→ What to do:
Rewrite the passage of the settlement summary starting at "The settlement stemmed" and ending at "facilities across Massachusetts.", changing "lawsuit" to "complaint".

→ Selected extract:
On October 14, 2021, the Massachusetts Attorney General’s Office announced a $25 million healthcare fraud settlement against a private equity firm and former executives of the firm’s portfolio company. The settlement is significant because it is the largest healthcare fraud settlement in the country to date against a private equity firm based on the firm’s oversight of its healthcare portfolio company.
The settlement stemmed from a whistleblower lawsuit filed under Massachusetts’ False Claims Act by a former employee of South Bay Mental Health Center, Inc. (“South Bay”), which operates mental health facilities across Massachusetts.
The whistleblower alleged that South Bay, its private equity backer, H.I.G. Growth Partners, LLC and H.I.G. Capital, LLC (“HIG”), as well as the former and current CEOs of South Bay, caused false claims to be submitted to Massachusetts Medicaid for mental health services provided by unlicensed and unsupervised therapists and counselors. The Massachusetts Attorney General’s Office intervened in the case, and in February 2018, entered into a $4 million settlement with South Bay, including a 5-year compliance program requirement including oversight by an independent monitor to ensure South Bay’s future compliance with Massachusetts Medicaid regulations.

→ Given data:

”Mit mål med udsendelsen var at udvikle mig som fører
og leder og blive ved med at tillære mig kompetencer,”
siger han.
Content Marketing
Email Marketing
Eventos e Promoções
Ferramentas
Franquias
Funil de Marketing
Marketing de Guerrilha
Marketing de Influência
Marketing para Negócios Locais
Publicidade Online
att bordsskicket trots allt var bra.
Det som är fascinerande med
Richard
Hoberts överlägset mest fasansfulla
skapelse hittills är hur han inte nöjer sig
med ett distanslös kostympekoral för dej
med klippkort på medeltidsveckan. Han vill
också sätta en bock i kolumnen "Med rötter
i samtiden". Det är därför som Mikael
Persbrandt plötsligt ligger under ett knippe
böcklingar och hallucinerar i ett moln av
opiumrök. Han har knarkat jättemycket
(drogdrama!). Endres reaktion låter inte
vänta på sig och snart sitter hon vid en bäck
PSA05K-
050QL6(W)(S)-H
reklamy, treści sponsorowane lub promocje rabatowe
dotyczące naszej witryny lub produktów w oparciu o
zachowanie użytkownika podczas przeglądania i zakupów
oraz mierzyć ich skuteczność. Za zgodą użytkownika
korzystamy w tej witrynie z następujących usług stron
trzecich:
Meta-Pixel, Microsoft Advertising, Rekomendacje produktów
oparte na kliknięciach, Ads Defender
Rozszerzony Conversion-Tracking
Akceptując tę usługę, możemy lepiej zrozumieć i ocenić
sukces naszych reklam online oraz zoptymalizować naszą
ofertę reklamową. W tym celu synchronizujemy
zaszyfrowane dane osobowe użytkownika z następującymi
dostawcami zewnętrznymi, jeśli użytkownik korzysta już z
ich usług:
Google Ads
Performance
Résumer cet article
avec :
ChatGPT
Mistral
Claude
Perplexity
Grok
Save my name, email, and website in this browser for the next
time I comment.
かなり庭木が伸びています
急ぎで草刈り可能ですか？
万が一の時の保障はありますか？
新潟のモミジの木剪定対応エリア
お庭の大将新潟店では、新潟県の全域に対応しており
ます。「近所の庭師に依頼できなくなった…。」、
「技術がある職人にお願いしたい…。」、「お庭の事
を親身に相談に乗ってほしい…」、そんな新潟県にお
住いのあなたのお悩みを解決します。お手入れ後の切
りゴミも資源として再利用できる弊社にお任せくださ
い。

→ Result of the task:
The settlement stemmed from a whistleblower complaint filed under Massachusetts’ False Claims Act by a former employee of South Bay Mental Health Center, Inc. (“South Bay”), which operates mental health facilities across Massachusetts.